Er selbst hält den Klimaschutz für ein zentrales und wichtiges Thema, denn der Schulleiter ist selbst Geografie-Lehrer. "Ich habe mich mit meinem Kollegen Christoph Felder, dem Schulleiter des Karl-Maybach-Gymnasiums, über die Schülerdemo unterhalten. Wir beide unterstützen die Aktion, wenn sie nachhaltig ist und außerhalb der Unterrichtszeit liegt."

Der Schulleiter des GZG, Axel Ferdinand, hält den Klimaschutz als Geografie-Lehrer für ein wichtiges Thema. Nichtsdestotrotz appeliert er an die Vernunft der Schüler.
Der Schulleiter des GZG, Axel Ferdinand, hält den Klimaschutz als Geografie-Lehrer für ein wichtiges Thema. Nichtsdestotrotz appeliert er an die Vernunft der Schüler. | Bild: Corinna Raupach

Sander Frank weist in diesem Zusammenhang darauf hin, dass bei der Polizei keine Beschwerden eingegangen seien. Allerdings sei der ein oder andere Schüler mit Nachsitzen oder einer Strafarbeit bestraft worden.

Aktion bei Schülern beliebt

Schüler Adrian ter Hell vom GZG ist 18 Jahre alt und findet die Demonstrationen für den Klimaschutz "sehr gut". Er selbst war bei der ersten Aktion dabei, wenn auch nur kurz. "Ich habe kaum einen gekannt, da sich vor allem Berufsschüler und viele von anderen Schulen beteiligten. Deswegen bin ich nach zehn Minuten wieder gegangen." Er findet es traurig, dass die Aktion am vergangenen Freitag während der Schulzeit stattfand. Besser sei es auch da schon gewesen, sich nach Schulschluss zusammenzufinden.

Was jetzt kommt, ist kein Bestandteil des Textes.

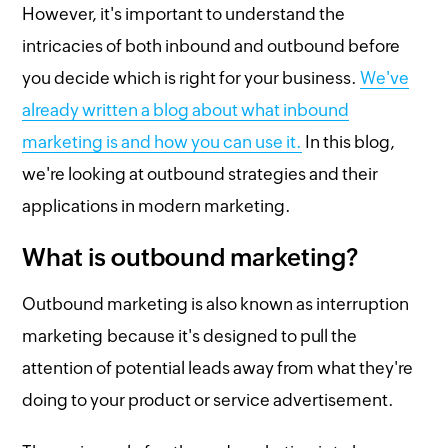
However, it's important to understand the
intricacies of both inbound and outbound before
you decide which is right for your business.
We've
already written a blog about what inbound
marketing is and how you can use it.
In this blog,
we're looking at outbound strategies and their
applications in modern marketing.
What is outbound marketing?
Outbound marketing is also known as interruption
marketing because it's designed to pull the
attention of potential leads away from what they're
doing to your product or service advertisement.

Der 17-jährige Onno Möller ist ebenfalls am GZG und macht in diesem Jahr sein Abitur. "Mir fehlt momentan die Zeit, um mich bei solch einer Demonstration zu engagieren, aber ich finde es gut. Neben den wirklich interessierten Teilnehmern nutzen manche die Aktion aber bestimmt auch, um zu schwänzen", sagt er.